Microsoft Azure Batch¶
The Microsoft Azure Batch connection type enables the Azure Batch integrations.
Authenticating to Azure Batch¶
There is one way to connect to Azure Batch using Airflow.
Use Azure Shared Key Credential i.e. add shared key credentials to the Airflow connection.
Use managed identity by setting
managed_identity_client_id
,workload_identity_tenant_id
(under the hook, it uses DefaultAzureCredential with these arguments)Fallback on DefaultAzureCredential. This includes a mechanism to try different options to authenticate: Managed System Identity, environment variables, authentication through Azure CLI and etc.
Default Connection IDs¶
All hooks and operators related to Microsoft Azure Batch use azure_batch_default
by default.
Configuring the Connection¶
- Batch Account Name (optional)
Specify the Azure Batch Account Name used for the initial connection. It can be left out to fall back on DefaultAzureCredential.
- Batch Account Access Key (optional)
Specify the access key used for the initial connection. It can be left out to fall back on DefaultAzureCredential.
- Batch Account URL
Specify the batch account URL you would like to use.

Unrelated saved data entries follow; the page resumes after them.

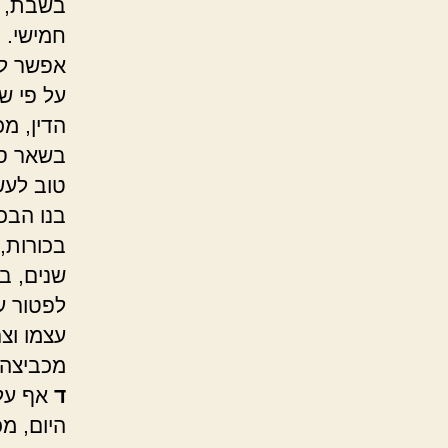
בשבת, י
חמישי. 
אפשר לה
על פי ש
הדין, מ
בשאר סעו
טוב לעש
בנו הבכו
בכורות,
שנים, ב
לפטור ע
עצמו וצם
מכביצה 
ד
אף על 
היום, מ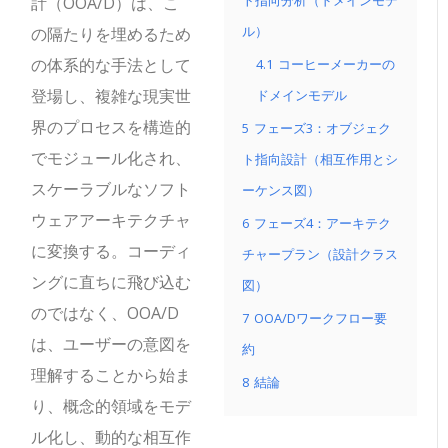
ト指向分析（ドメインモデ
計（OOA/D）は、こ
ル）
の隔たりを埋めるため
の体系的な手法として
4.1
コーヒーメーカーの
登場し、複雑な現実世
ドメインモデル
界のプロセスを構造的
5
フェーズ3：オブジェク
でモジュール化され、
ト指向設計（相互作用とシ
スケーラブルなソフト
ーケンス図）
ウェアアーキテクチャ
6
フェーズ4：アーキテク
に変換する。コーディ
チャープラン（設計クラス
ングに直ちに飛び込む
図）
のではなく、OOA/D
7
OOA/Dワークフロー要
は、ユーザーの意図を
約
理解することから始ま
8
結論
り、概念的領域をモデ
ル化し、動的な相互作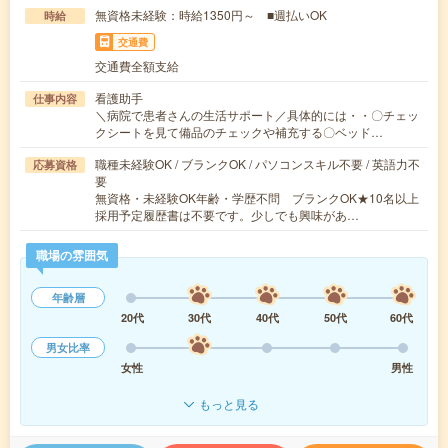
無資格未経験：時給1350円～ ■週払いOK
時給
交通費
交通費全額支給
看護助手
仕事内容
＼病院で患者さんの生活サポート／具体的には・・〇チェッ
クシートを見て備品のチェックや補充する〇ベッド…
職種未経験OK / ブランクOK / パソコンスキル不要 / 英語力不
応募資格
要
無資格・未経験OK年齢・学歴不問 ブランクOK★10名以上
採用予定履歴書は不要です。少しでも興味があ…
職場の雰囲気
年齢層
20代
30代
40代
50代
60代
男女比率
女性
男性
もっと見る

- Managed Identity Client ID (optional)
The client ID of a user-assigned managed identity. If provided with
workload_identity_tenant_id
, they’ll pass to DefaultAzureCredential.- Workload Identity Tenant ID (optional)
ID of the application’s Microsoft Entra tenant. Also called its “directory” ID. If provided with
managed_identity_client_id
, they’ll pass to DefaultAzureCredential.
When specifying the connection in environment variable you should specify it using URI syntax.
Note that all components of the URI should be URL-encoded.